Available records:
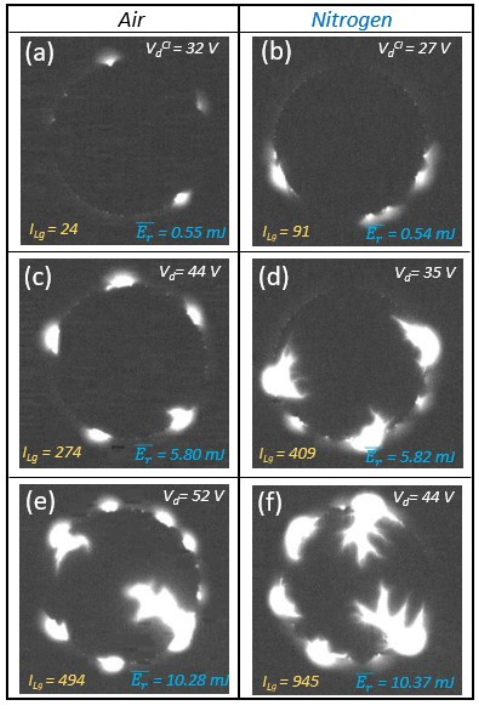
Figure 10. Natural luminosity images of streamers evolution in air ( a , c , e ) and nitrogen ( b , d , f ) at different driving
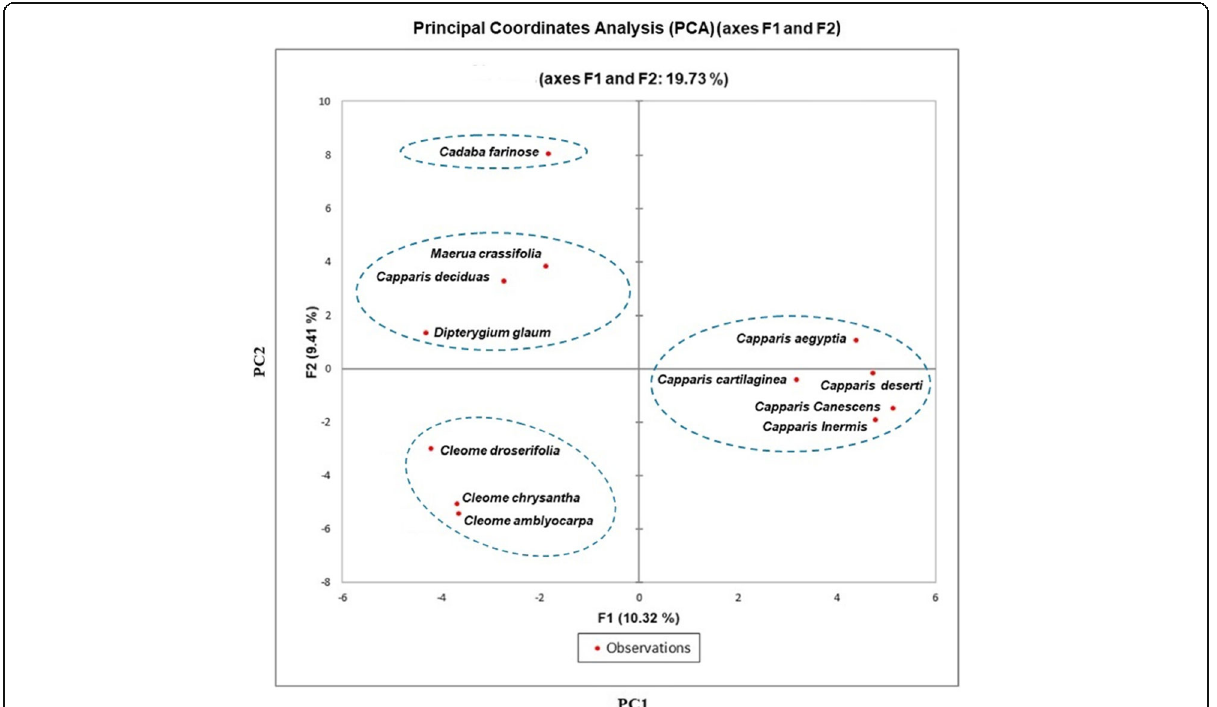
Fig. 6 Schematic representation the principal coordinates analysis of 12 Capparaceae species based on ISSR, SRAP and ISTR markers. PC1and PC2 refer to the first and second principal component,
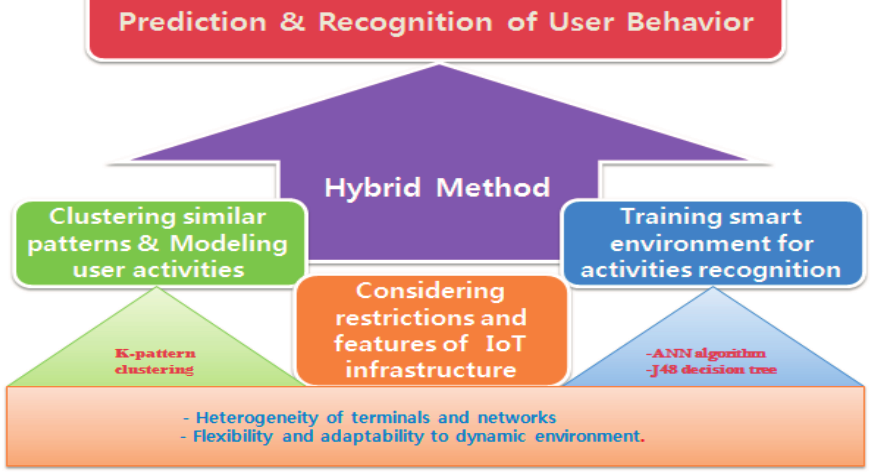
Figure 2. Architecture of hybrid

==

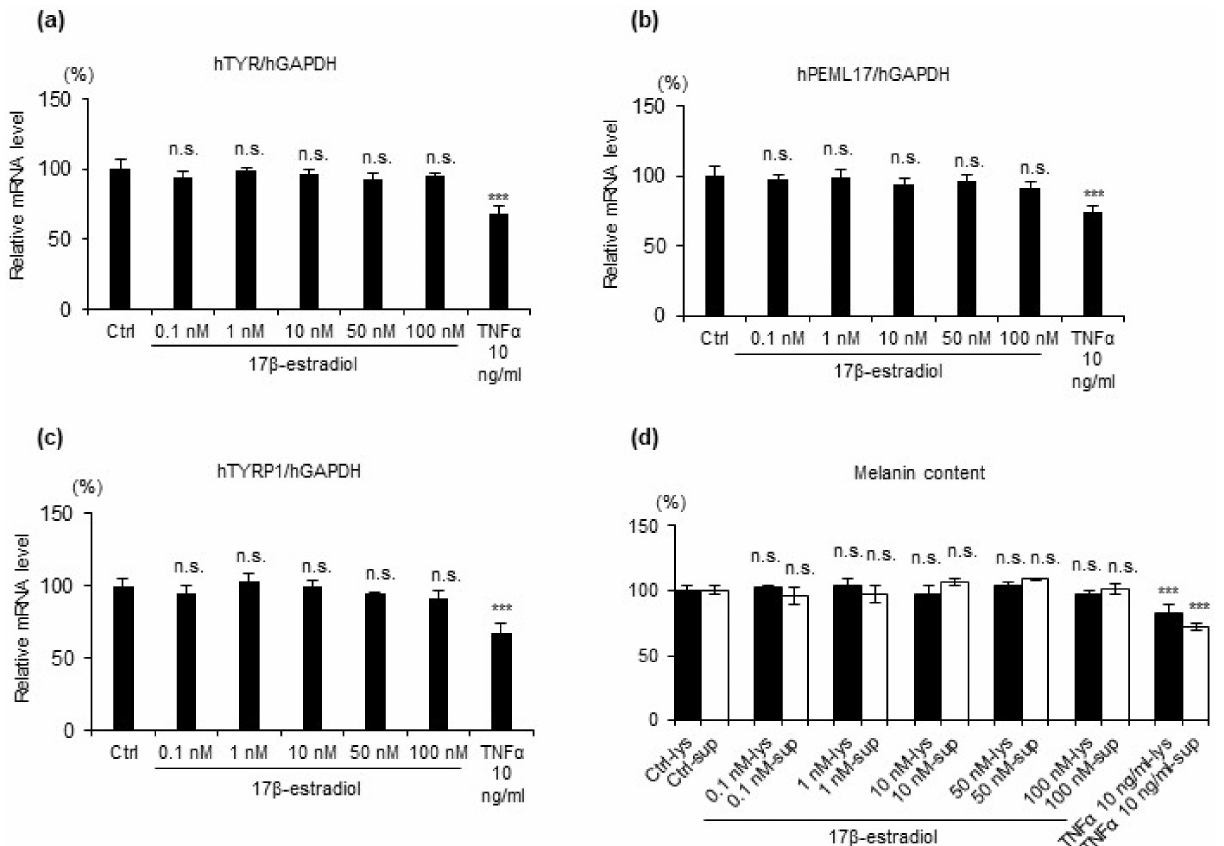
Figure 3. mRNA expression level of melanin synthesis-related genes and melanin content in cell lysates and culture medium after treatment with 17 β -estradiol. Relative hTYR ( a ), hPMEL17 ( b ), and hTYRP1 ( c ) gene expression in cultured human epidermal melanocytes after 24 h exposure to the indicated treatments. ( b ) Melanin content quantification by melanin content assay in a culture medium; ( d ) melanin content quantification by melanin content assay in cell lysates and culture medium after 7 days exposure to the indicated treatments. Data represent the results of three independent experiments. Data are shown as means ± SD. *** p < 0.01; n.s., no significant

What is required:
Wherever the word "Figure" shows up in the material, copy the line it is on.

Final answer:
Figure 10. Natural luminosity images of streamers evolution in air ( a , c , e ) and nitrogen ( b , d , f ) at different driving
Figure 2. Architecture of hybrid
Figure 3. mRNA expression level of melanin synthesis-related genes and melanin content in cell lysates and culture medium after treatment with 17 β -estradiol. Relative hTYR ( a ), hPMEL17 ( b ), and hTYRP1 ( c ) gene expression in cultured human epidermal melanocytes after 24 h exposure to the indicated treatments. ( b ) Melanin content quantification by melanin content assay in a culture medium; ( d ) melanin content quantification by melanin content assay in cell lysates and culture medium after 7 days exposure to the indicated treatments. Data represent the results of three independent experiments. Data are shown as means ± SD. *** p < 0.01; n.s., no significant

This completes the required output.